Caused by: java.lang.IllegalStateException: Failed to find group test with id com.vmware.vsan.health.test.componentmetadata in group with id com.vmware.vsan.health.test.physicaldisks

  • The precheck failed with the "Severity" level as "WARNING"

         {
                      "id": "physical-disk-component-health",
                      "constraintExpression": "vsanPhysicalDiskComponentHealth=='green' or vsanPhysicalDiskComponentHealth=='info'",
                      "description": "Checks whether vSAN has encountered an integrity issue of the metadata of a component on a disk for this cluster",
                      "name": "vSAN disk component",
                      "validationCode": "ClusterPerspectiveResourceConstraintsMessages.PHYSICAL_DISK_COMPONENT_HEALTH",
                      "validationSucceededMessage": "All vSAN components are healthy",
                      "validationFailedMessage": "vSAN has encountered an integrity issue of the metadata of a component on a disk for this cluster",
                      "remediationMessage": "This could be due to faulty drives, faulty controller or a misbehaving device driver, but could also originate from a problem in the vSAN software. The best course of action is to engage VMware Support",
                      "severity": "WARNING"

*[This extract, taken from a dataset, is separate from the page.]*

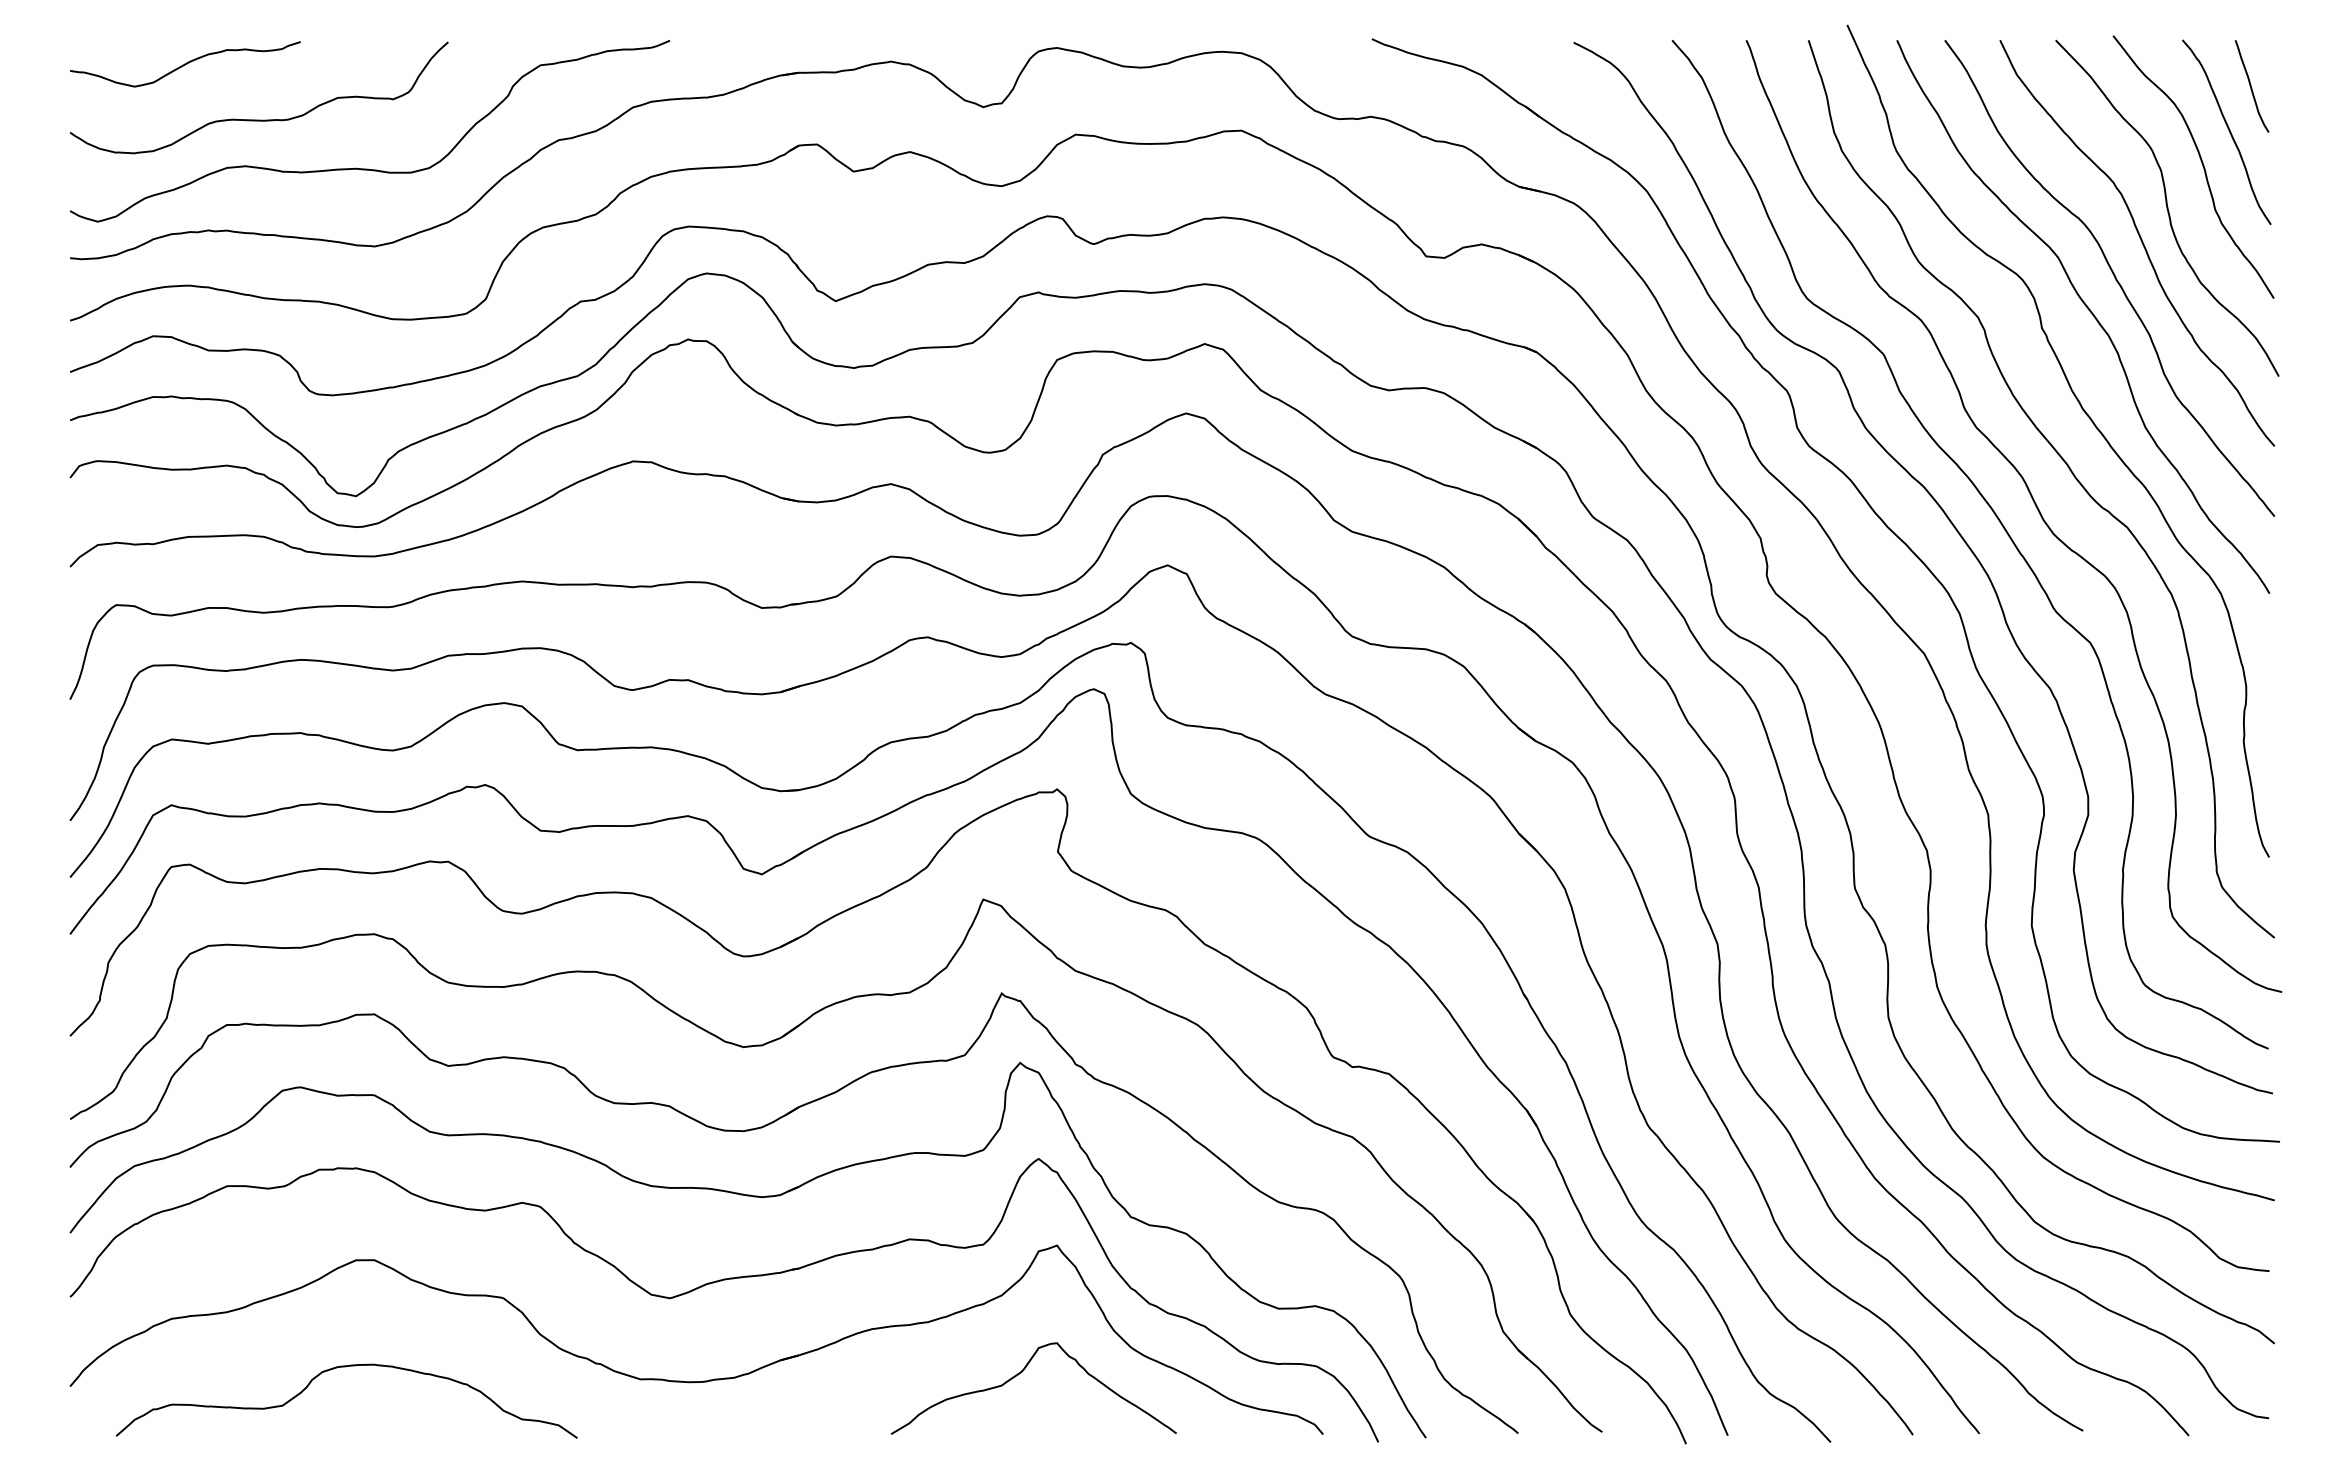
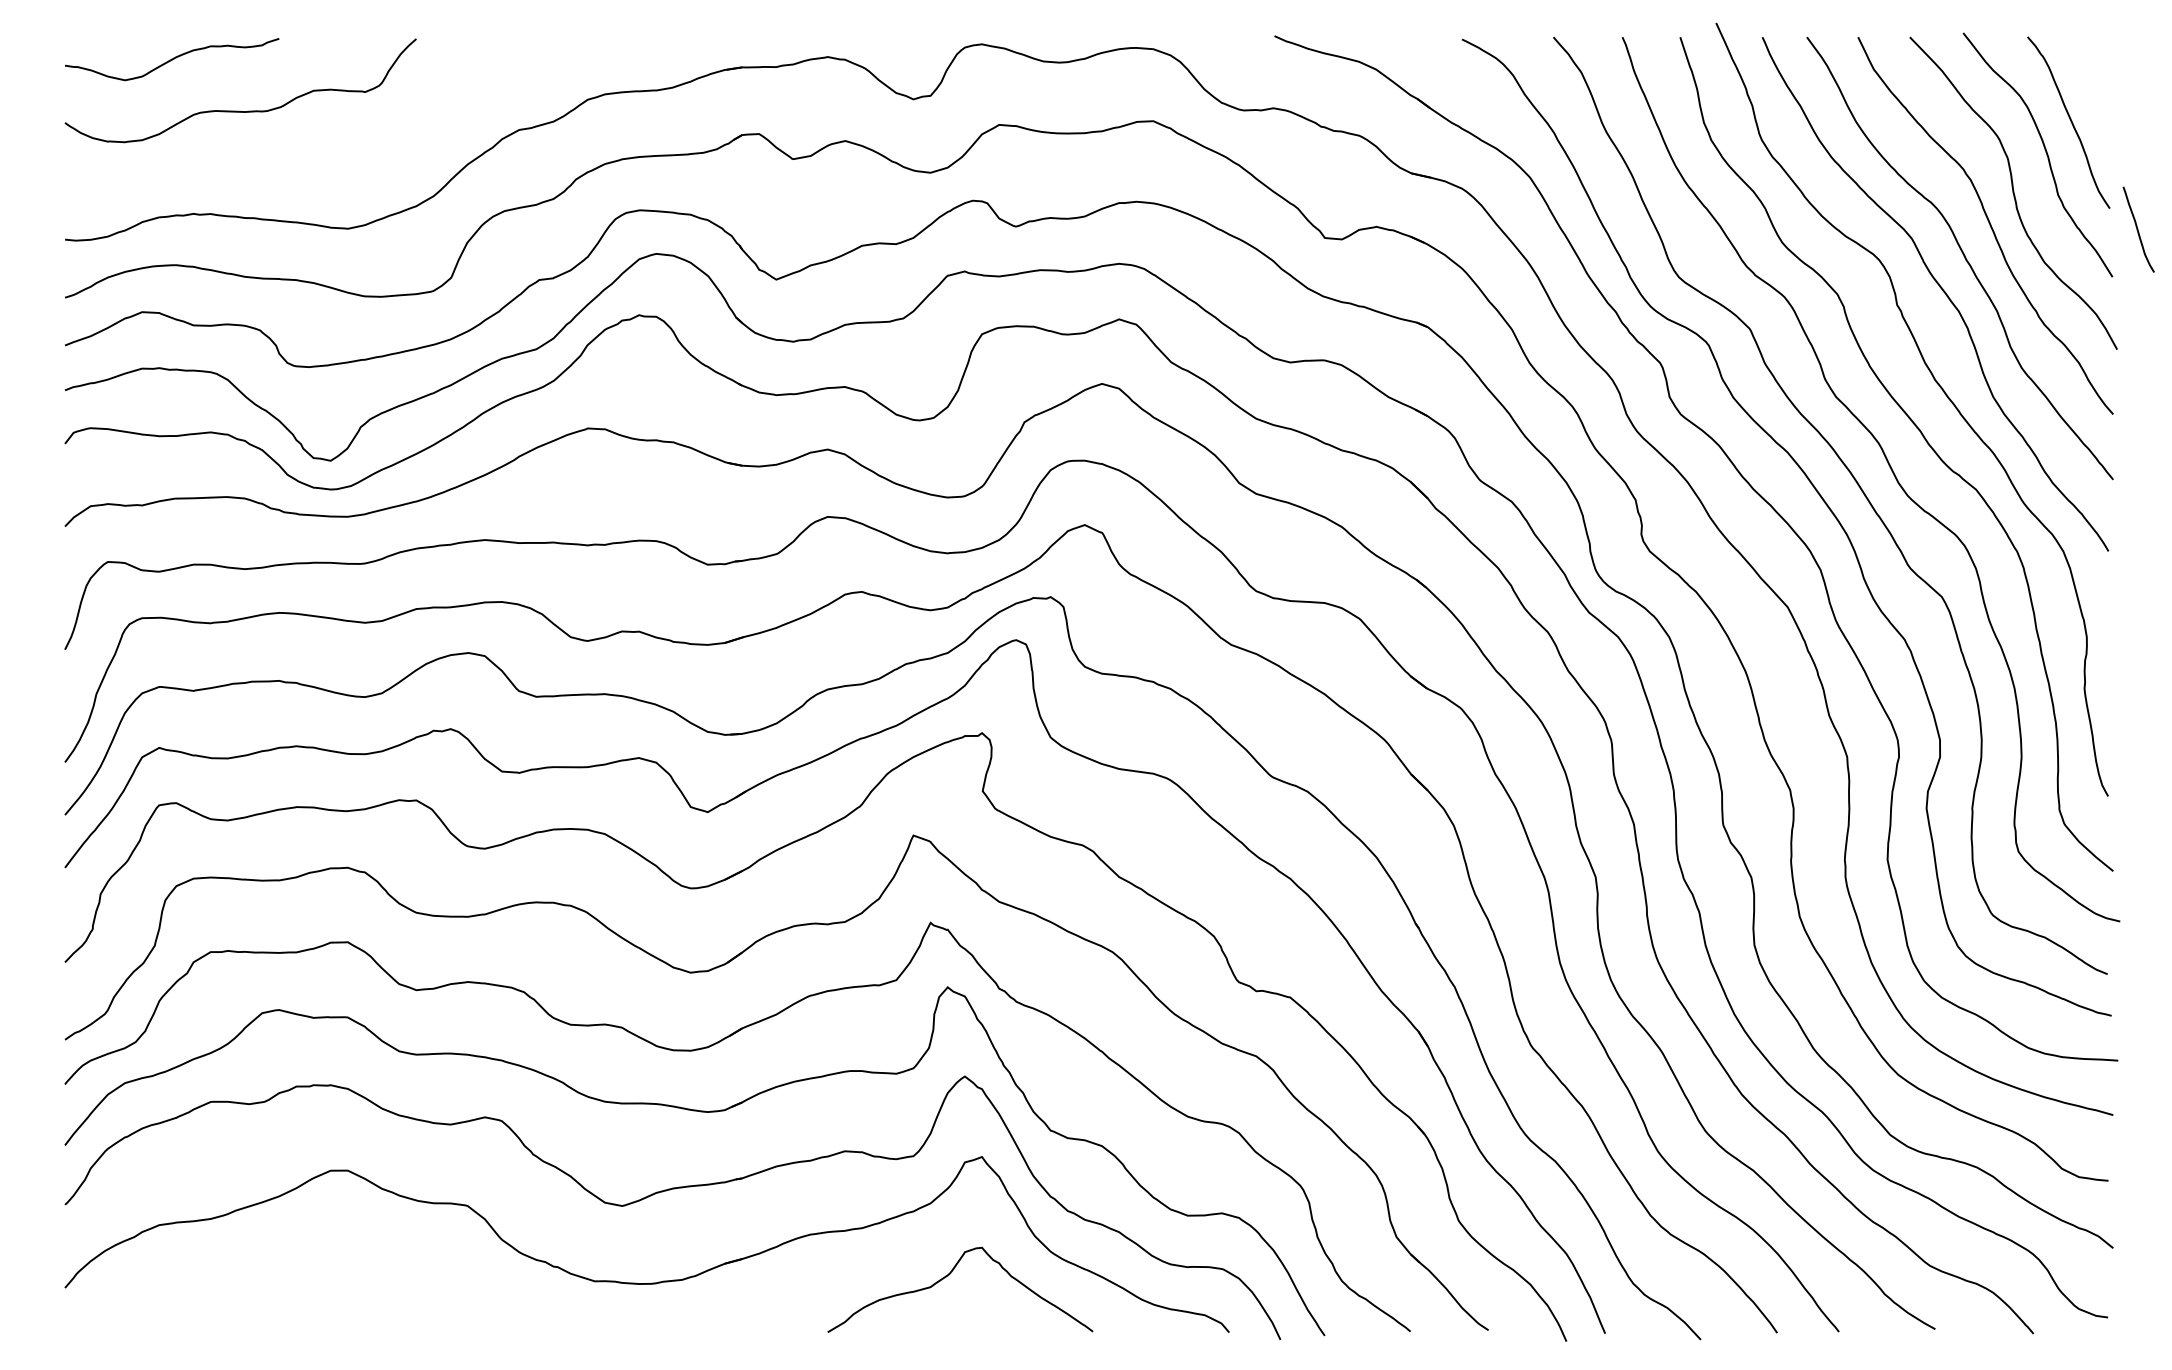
curve: (2251, 86) -> (2138, 229), moved
curve: (368, 168) -> (342, 156), removed
curve: (346, 1367) -> (321, 1270), removed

A Similar exception for disk group mode:

  • In /var/log/vmware/vcf/operationsmanager/operationsmanager.log, the below is seen: 

2024-04-04T09:56:06.029+0000 ERROR [vcf_om,7bc874d40d8,1b3c] [c.v.v.b.p.updaters.PropertyUpdater,pool-2-thread-4] Failed to execute updater method vsanControllerDiskGroupModeVmwareCertifiedStatus on entity CLuster01 of type cluster from vcenter.vmware.com due to an exception {}
java.lang.reflect.InvocationTargetException: null

Caused by: java.lang.IllegalStateException: Failed to find group test with id com.vmware.vsan.health.test.controllerdiskmode in group with id com.vmware.vsan.health.test.hcl

Environment

VCF 5.x 

Cause

  • Since VSAN ESA feature was introduced in SDDC Manager, Operations manager (precheck assessment) logs are looking for hcl.controllerdiskmode and physicaldisks.componentmetadata and since we don't find them in the results, we report them as failures.
  • We do not have controllerdiskmode and componentmetadata health for the cluster because it's an ESA cluster. We have different health checks for OSA and ESA Clusters

Resolution

  • For ESA clusters controllerdiskmode and componentmetadata health checks errors are not valid and can be ignored
  •  If the upgrade fails with same checks we will need to set the following steps
    1. Take a snapshot of the SDDC Manager
    2. Login to SDDC Manager Login using vcf,  and su -
    3. Change into the following directory:
    cd /opt/vmware/vcf/lcm/lcm-app/conf/
    1. Edit the file:
    vi application-prod.properties
    1. Search for the term: vsan
    2. Change the values from true to false
    Example changes:

    vsan.healthcheck.enabled=false
    vsan.hcl.update.enabled=false
    vsan.precheck.enabled=false
    1. Save the file
    2. Restart the LCM service:
    systemctl restart lcm